East Level 2
Well-Known Member
Not sure if I come across as anti-EV, but I'm not. I've driven loads if them (end of lease back to auction sites) and liked all the ones I'd ever want to own, ie not the Fiat 500 or Renault Zoe.I see the anti EV brigade are out in force.
Not sure why they spend the time and effort to post. Who are they trying to influence here?
I suppose bi-curious people need to "engage" in some way... ;)
I am however anti-enforced EV due to the lack of a network of cheap public charge points,
Typical overnight electricity rates are 13-16p/kWh and cheaper prices are available for specific EV tariffs, so around 3-4p/mile for a typical EV doing 4 miles per kW. The cheapest public chargers are around 45p/kWh so around 11p/mile ,with fast chargers (still much slower than a fuel pump) at 70-85p/kWh so 18-20p/mile. - Public charge figures from a site called love electric so unlikely to be ant-EV.
We've spent years baulking at using motorway fuel as it's up to 20% more expensive than supermarket fuel, but EV owners unable to charge at home are expected to pay 200-300% more for EV fuel than those who can tuck their cars up with an overnight timer.

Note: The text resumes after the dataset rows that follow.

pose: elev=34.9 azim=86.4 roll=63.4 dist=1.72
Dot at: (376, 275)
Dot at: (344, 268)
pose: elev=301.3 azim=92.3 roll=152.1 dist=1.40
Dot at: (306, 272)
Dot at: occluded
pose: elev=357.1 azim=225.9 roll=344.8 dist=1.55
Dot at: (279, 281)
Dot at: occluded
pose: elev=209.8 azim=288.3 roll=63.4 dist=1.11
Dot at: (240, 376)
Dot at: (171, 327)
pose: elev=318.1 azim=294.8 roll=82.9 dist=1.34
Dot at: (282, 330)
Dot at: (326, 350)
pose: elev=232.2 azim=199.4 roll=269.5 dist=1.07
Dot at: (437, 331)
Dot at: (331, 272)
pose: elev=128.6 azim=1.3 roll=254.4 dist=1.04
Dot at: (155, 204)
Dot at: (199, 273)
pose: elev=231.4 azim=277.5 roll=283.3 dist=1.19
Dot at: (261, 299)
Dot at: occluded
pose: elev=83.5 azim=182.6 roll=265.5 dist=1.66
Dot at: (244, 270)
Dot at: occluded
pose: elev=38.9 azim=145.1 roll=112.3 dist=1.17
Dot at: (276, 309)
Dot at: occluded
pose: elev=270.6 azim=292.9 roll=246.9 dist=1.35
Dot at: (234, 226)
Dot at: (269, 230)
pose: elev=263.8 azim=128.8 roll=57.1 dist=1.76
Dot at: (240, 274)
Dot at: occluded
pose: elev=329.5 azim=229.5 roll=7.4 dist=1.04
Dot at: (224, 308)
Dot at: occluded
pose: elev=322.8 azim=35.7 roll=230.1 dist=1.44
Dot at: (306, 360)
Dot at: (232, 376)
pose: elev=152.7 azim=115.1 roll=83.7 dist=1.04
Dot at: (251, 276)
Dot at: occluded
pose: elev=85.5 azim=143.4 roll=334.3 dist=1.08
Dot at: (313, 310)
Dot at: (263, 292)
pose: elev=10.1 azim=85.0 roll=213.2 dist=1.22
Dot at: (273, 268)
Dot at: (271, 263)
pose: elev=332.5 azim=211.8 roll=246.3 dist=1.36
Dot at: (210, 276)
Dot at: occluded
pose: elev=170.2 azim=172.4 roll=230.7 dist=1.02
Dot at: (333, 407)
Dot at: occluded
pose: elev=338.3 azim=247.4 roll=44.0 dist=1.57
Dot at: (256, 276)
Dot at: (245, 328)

The above also applies to plug-in hybrids but here the comparisons are muddied still further by the inability to find typical mpg figures for PHEVs running in petrol/diesel mode once the battery is flat. The standard formula is as much use as a chocolate teapot because the test cycle always assumes some running in EV mode. For example my cousin's husband has only put £90 of petrol in his Lexus RX450 PHEV over 6,000 miles as he rarely goes long distances and can charge at home. That would cost me around £600 (pre-war prices) in my much lighter self-charging hybrid.